(Data under study)

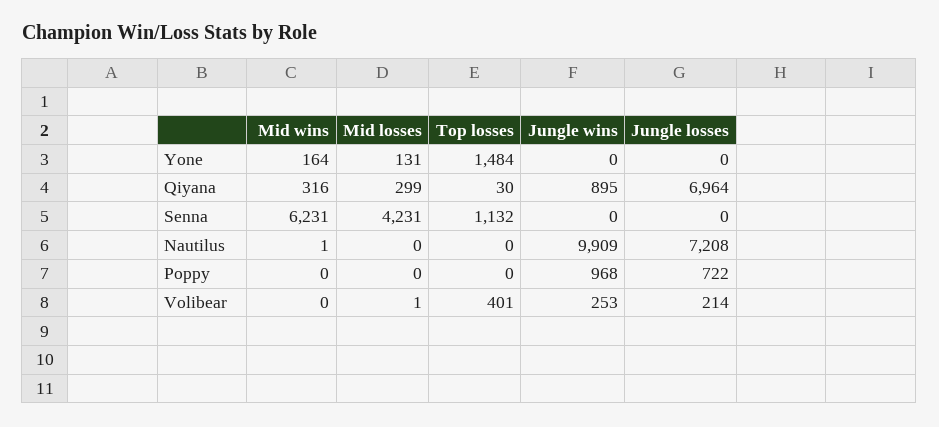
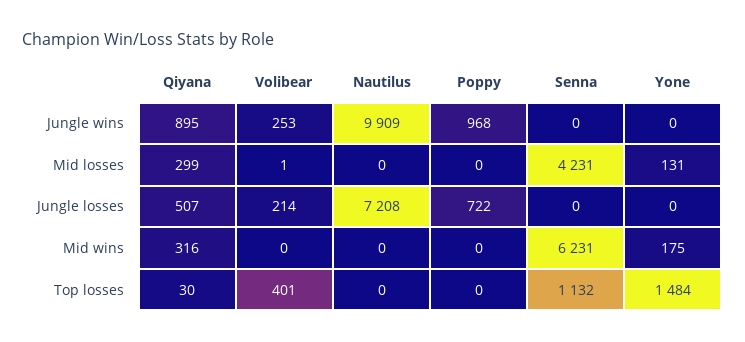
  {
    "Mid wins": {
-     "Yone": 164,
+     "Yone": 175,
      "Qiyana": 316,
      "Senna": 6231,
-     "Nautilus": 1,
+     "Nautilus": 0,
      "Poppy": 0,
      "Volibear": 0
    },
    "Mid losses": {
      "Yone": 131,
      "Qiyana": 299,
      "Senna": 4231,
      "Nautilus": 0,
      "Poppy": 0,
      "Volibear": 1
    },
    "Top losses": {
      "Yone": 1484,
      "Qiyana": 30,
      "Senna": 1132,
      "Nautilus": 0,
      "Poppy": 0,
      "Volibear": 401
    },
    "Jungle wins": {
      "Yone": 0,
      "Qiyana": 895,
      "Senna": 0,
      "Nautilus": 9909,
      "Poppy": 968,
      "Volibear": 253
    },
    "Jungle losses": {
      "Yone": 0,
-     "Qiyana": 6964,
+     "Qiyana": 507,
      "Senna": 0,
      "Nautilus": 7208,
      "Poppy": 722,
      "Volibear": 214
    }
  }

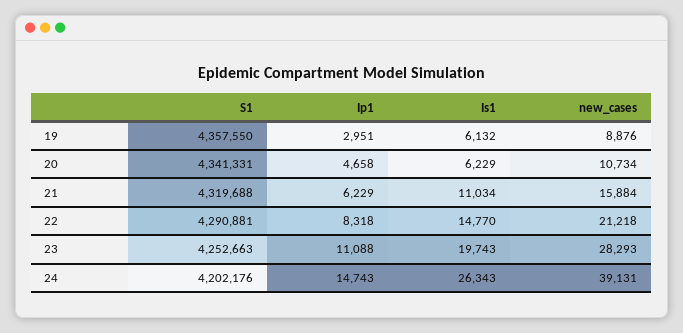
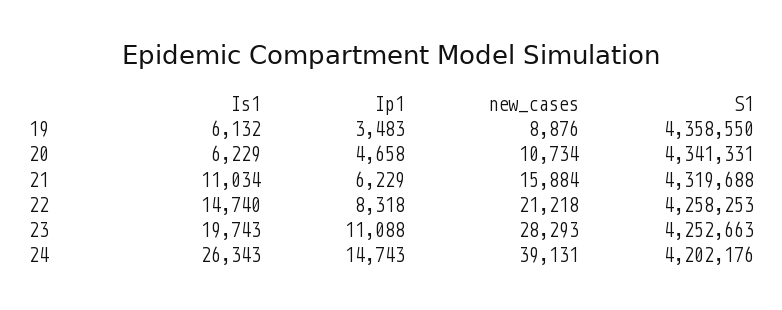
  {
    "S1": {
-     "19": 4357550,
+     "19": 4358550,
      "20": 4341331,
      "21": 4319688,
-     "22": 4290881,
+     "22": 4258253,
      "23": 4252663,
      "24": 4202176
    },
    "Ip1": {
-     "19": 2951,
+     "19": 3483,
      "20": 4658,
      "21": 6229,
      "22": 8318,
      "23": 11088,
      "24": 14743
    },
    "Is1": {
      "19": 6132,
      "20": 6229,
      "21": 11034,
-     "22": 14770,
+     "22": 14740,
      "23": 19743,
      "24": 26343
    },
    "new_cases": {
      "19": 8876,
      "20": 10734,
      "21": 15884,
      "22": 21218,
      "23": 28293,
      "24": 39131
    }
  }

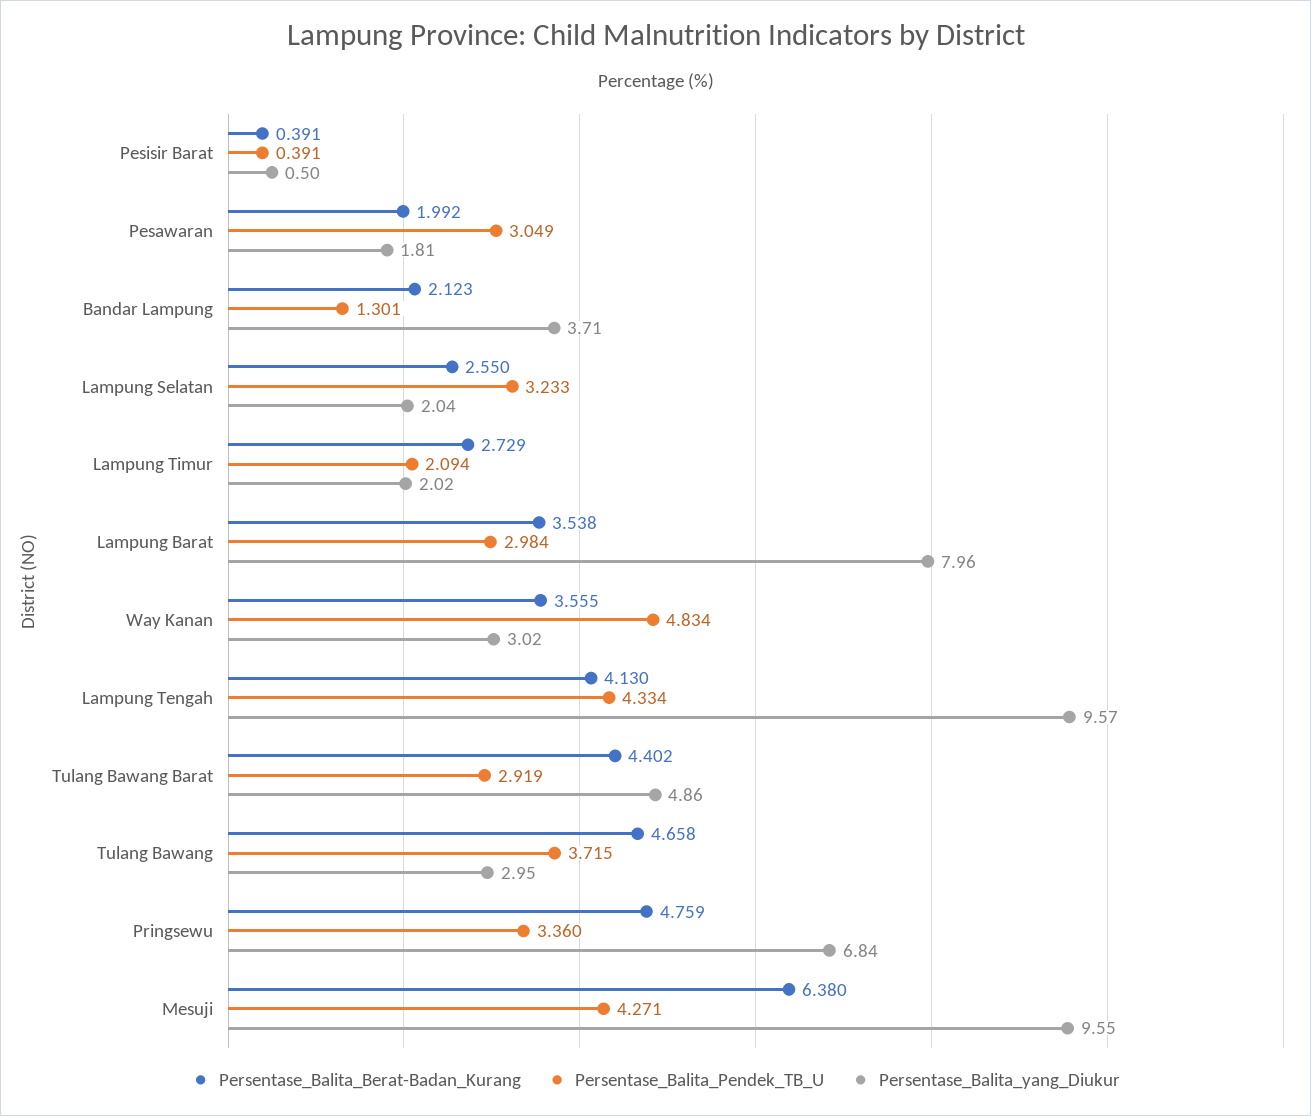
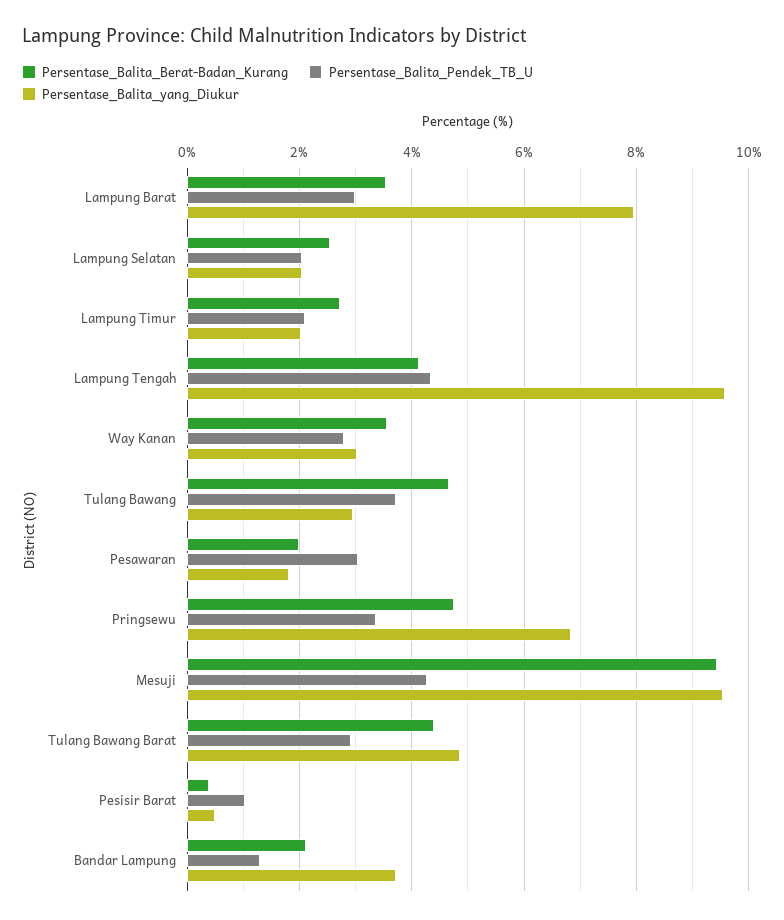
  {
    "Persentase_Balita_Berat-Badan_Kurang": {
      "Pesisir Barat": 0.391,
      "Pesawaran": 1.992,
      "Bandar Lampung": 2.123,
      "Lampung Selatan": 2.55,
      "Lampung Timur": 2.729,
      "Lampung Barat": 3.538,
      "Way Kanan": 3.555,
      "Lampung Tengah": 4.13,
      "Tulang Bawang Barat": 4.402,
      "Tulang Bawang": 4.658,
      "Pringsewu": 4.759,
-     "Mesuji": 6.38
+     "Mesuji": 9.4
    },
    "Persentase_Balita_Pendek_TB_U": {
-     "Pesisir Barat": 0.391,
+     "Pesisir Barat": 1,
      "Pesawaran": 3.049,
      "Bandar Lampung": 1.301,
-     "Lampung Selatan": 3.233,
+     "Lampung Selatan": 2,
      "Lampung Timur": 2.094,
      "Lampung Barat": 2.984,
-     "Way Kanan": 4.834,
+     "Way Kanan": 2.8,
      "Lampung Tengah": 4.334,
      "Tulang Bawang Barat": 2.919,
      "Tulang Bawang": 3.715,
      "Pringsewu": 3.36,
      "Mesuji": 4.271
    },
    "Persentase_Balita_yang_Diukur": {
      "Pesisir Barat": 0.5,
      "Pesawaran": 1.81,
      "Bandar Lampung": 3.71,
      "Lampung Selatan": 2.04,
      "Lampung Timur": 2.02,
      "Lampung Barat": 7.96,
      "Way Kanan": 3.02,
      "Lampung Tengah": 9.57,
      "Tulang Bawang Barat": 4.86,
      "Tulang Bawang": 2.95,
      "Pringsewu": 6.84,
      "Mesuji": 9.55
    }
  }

(End Data under study)
(Data under study)

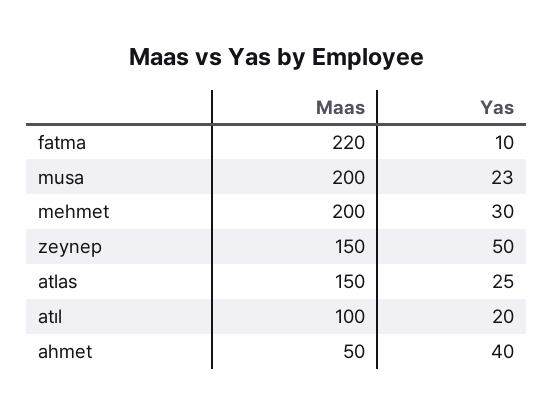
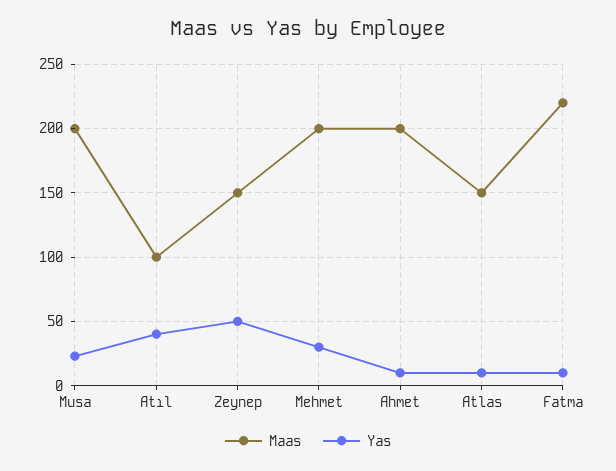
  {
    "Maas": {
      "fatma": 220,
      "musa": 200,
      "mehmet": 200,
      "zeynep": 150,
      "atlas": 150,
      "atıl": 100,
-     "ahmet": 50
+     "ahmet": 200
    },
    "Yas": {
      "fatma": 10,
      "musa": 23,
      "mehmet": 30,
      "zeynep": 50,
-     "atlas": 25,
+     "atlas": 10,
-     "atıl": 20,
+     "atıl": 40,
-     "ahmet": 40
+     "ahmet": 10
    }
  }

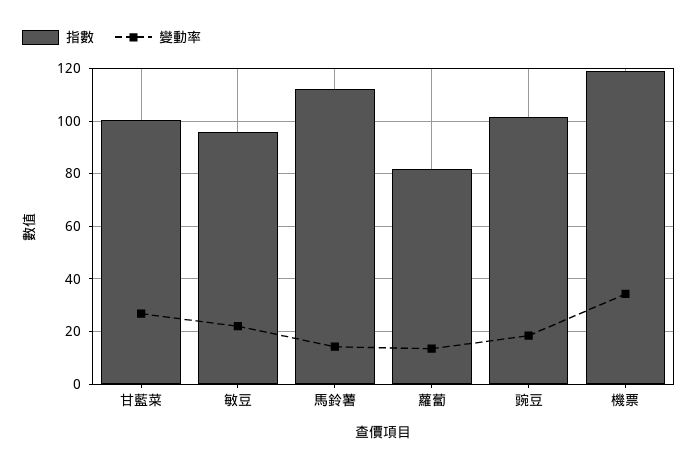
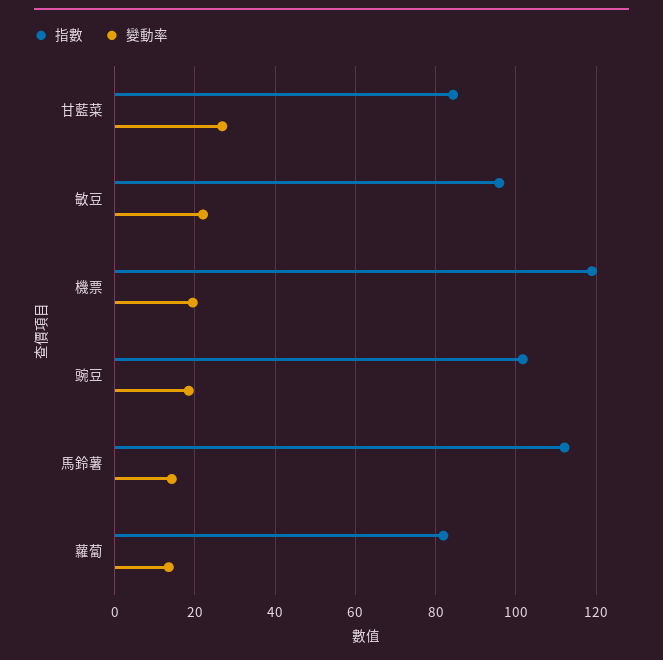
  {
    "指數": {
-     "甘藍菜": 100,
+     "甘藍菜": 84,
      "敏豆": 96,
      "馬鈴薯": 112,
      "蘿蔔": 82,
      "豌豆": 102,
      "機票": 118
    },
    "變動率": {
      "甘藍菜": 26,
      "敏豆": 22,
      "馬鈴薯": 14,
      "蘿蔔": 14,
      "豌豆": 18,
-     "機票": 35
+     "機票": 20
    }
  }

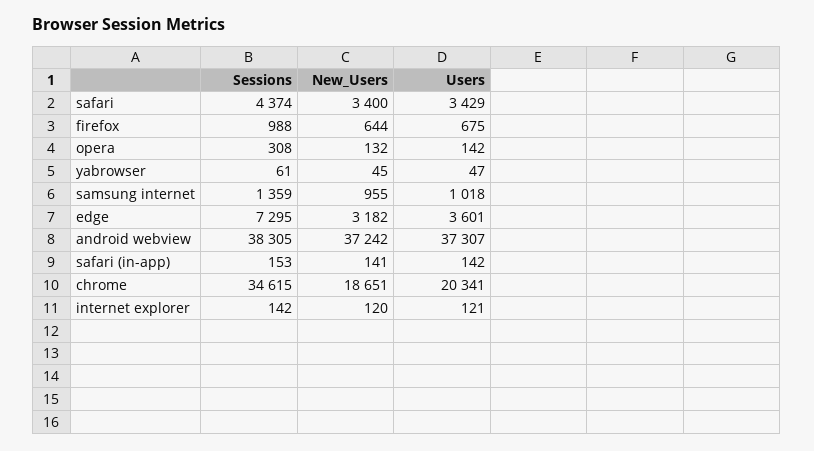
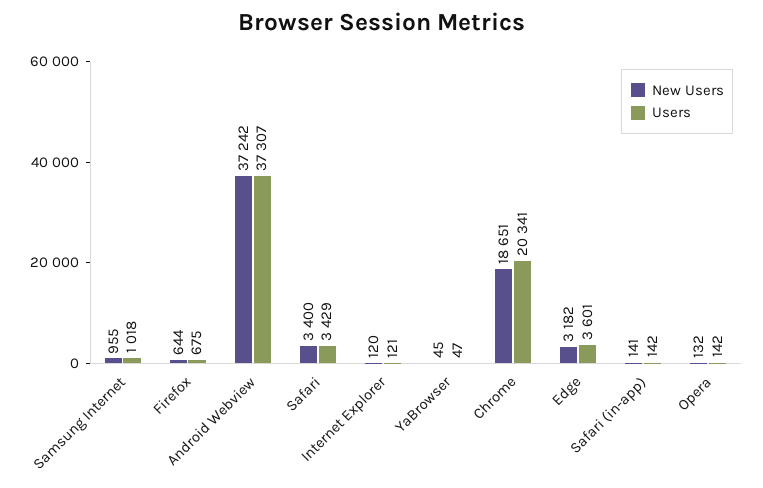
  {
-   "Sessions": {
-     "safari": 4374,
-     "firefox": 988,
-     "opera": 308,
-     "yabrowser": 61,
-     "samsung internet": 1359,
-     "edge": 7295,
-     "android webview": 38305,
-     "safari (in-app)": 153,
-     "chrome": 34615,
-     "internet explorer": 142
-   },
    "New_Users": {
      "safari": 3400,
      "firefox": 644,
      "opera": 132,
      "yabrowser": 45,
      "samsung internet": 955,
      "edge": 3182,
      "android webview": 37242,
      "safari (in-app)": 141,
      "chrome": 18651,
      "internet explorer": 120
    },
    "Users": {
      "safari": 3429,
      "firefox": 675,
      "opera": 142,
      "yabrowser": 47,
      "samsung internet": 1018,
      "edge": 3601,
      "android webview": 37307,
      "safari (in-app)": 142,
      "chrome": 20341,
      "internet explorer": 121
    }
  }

(End Data under study)

● **Action item**: Only lines holding the word "samsung" are wanted; list them all from the material.

● **Response to the task**:
-     "samsung internet": 1359,
      "samsung internet": 955,
      "samsung internet": 1018,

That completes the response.